I’ve been messing around with this post, on and off, for a week. I read two science fiction novels in the past week, mostly on planes to and from Brisbane.
On the way to Brisbane I finished Scott Westerfeld’s The Risen Empire, which gets my nod for the most overlooked space opera of the past handful of years. This is the genuine article: panoramic widescreen romantic space adventure with galactic empires, spaceships that can destroy worlds, and fantastic heroes equal to the peril of the hour. It’s also got the whole updated science thing, is wonderfully written, has great characters, and some nifty techy bits. While Westerfeld has headed off to the greener pastures of young adult fiction, lovers of space opera should make a point of picking this one up.
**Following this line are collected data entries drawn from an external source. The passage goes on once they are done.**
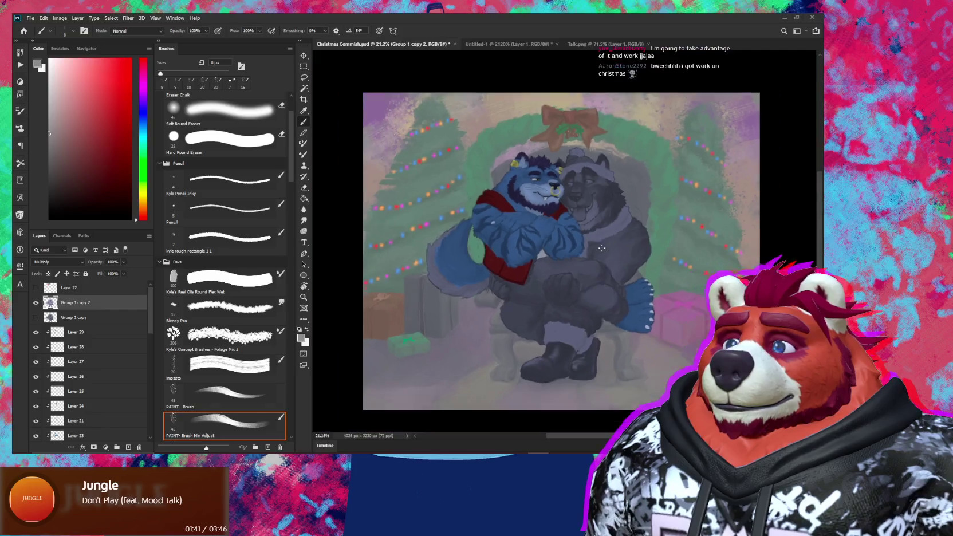
Step: Sample the light blue-grey fur colour from the Talk.png reference image
scroll(601, 252, "up", 2)
scroll(574, 262, "up", 2)
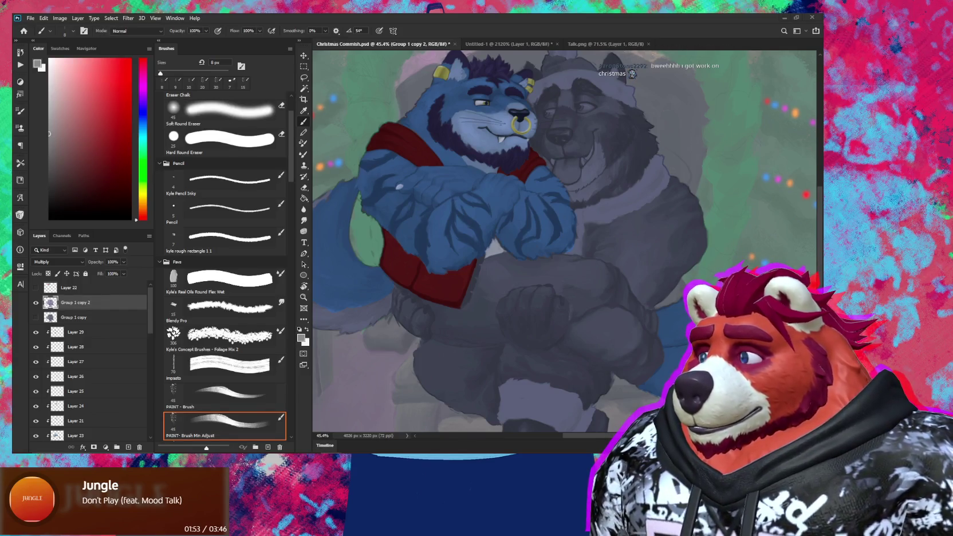
left_click(609, 47)
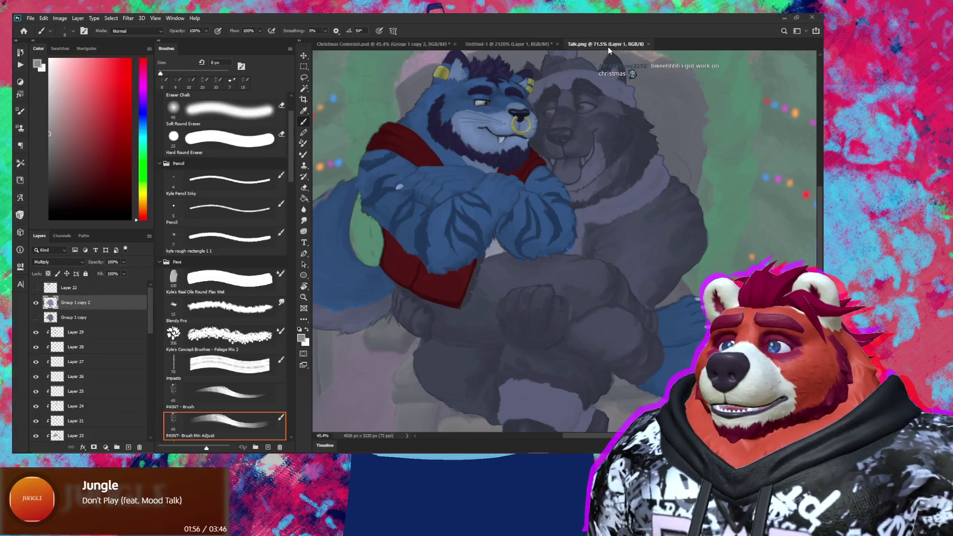
scroll(550, 278, "down", 2)
scroll(550, 278, "down", 3)
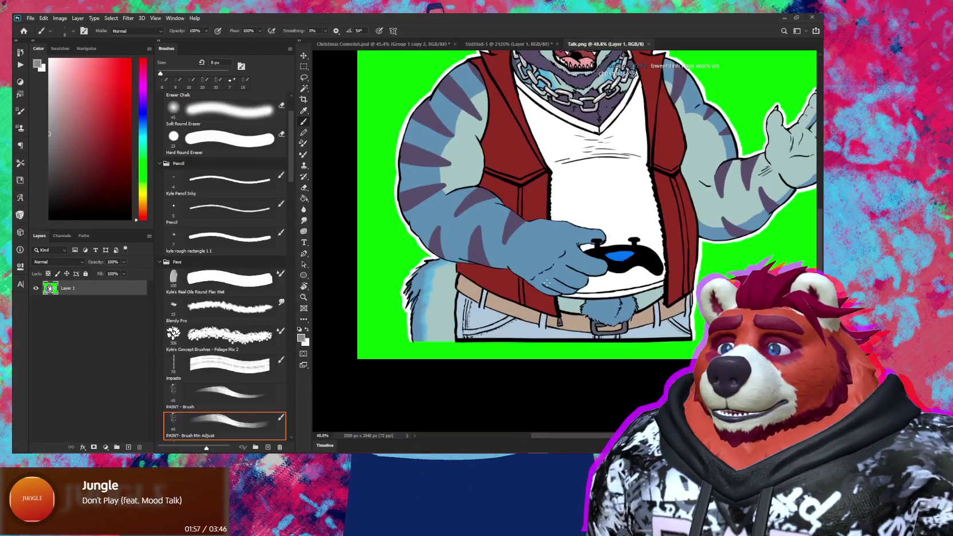
left_click(521, 331, "alt")
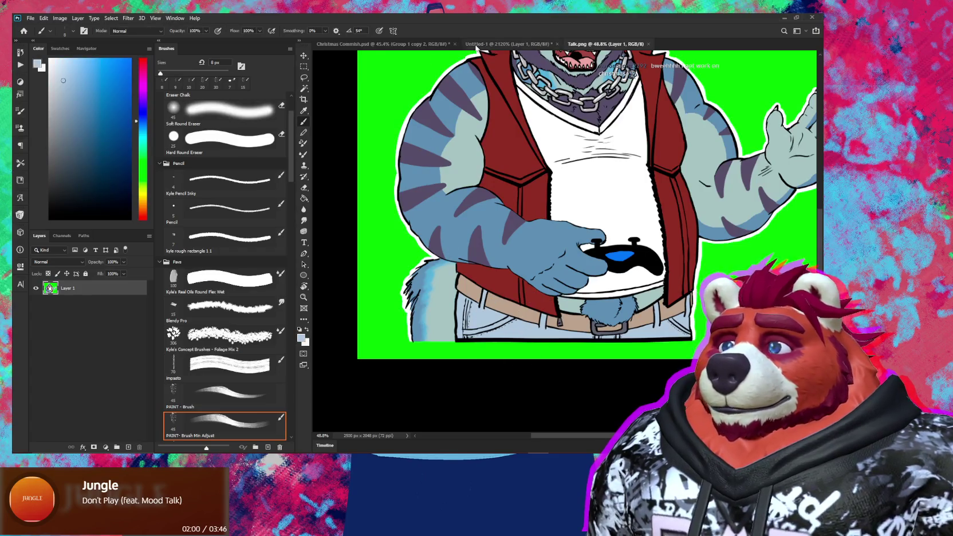
Step: Back in Christmas Commish.psd, add Layer 30 above Layer 29 and clip it to Layer 29
left_click(381, 44)
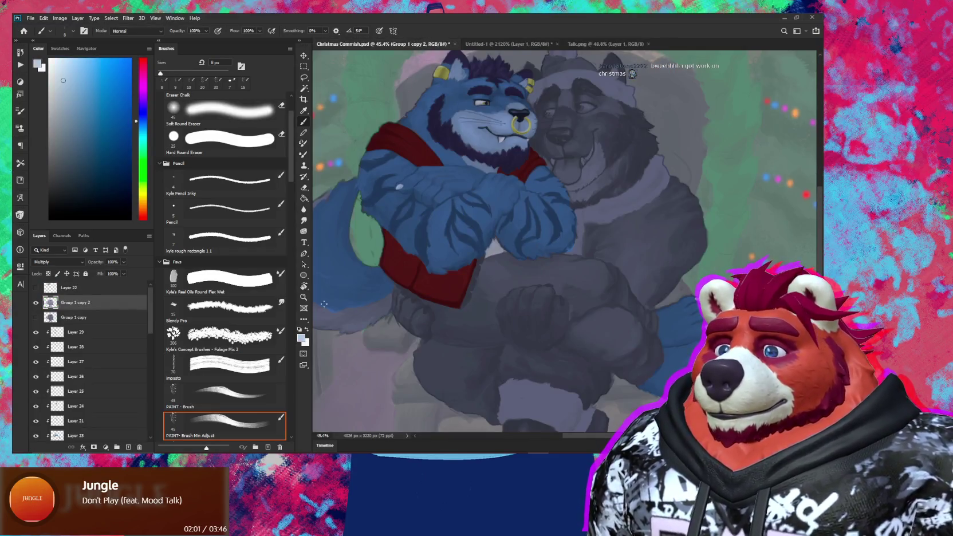
left_click(85, 333)
key("ctrl+shift+alt+n")
left_click(88, 335, "alt")
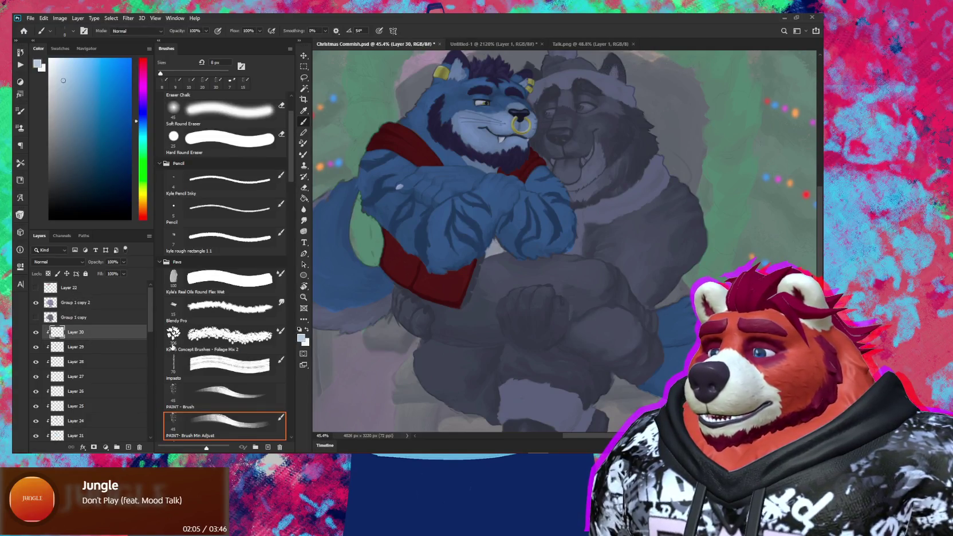
scroll(572, 309, "up", 2)
Step: Paint a light bluish stroke below the red vest with a 25 px brush
scroll(515, 321, "up", 2)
On the way home from Brisbane I read John Scalzi’s Old Man’s War. This one’s up for the Hugo and Scalzi has been touted as being the new Heinlein, which hardly seems fair to anyone. It’s an enormously readable book, a light military space adventure in the mould of mid-period Heinlein or even something like Ender’s Game. Scalzi avoids too much emphasis on the tech side of military adventures, focussing instead on his characters and colourful background. I don’t know that I’d necessarily give this one a Hugo, but it’s a very entertaining first novel. If you’re a member of LAConIV you can download and read Old Man’s War from John’s website.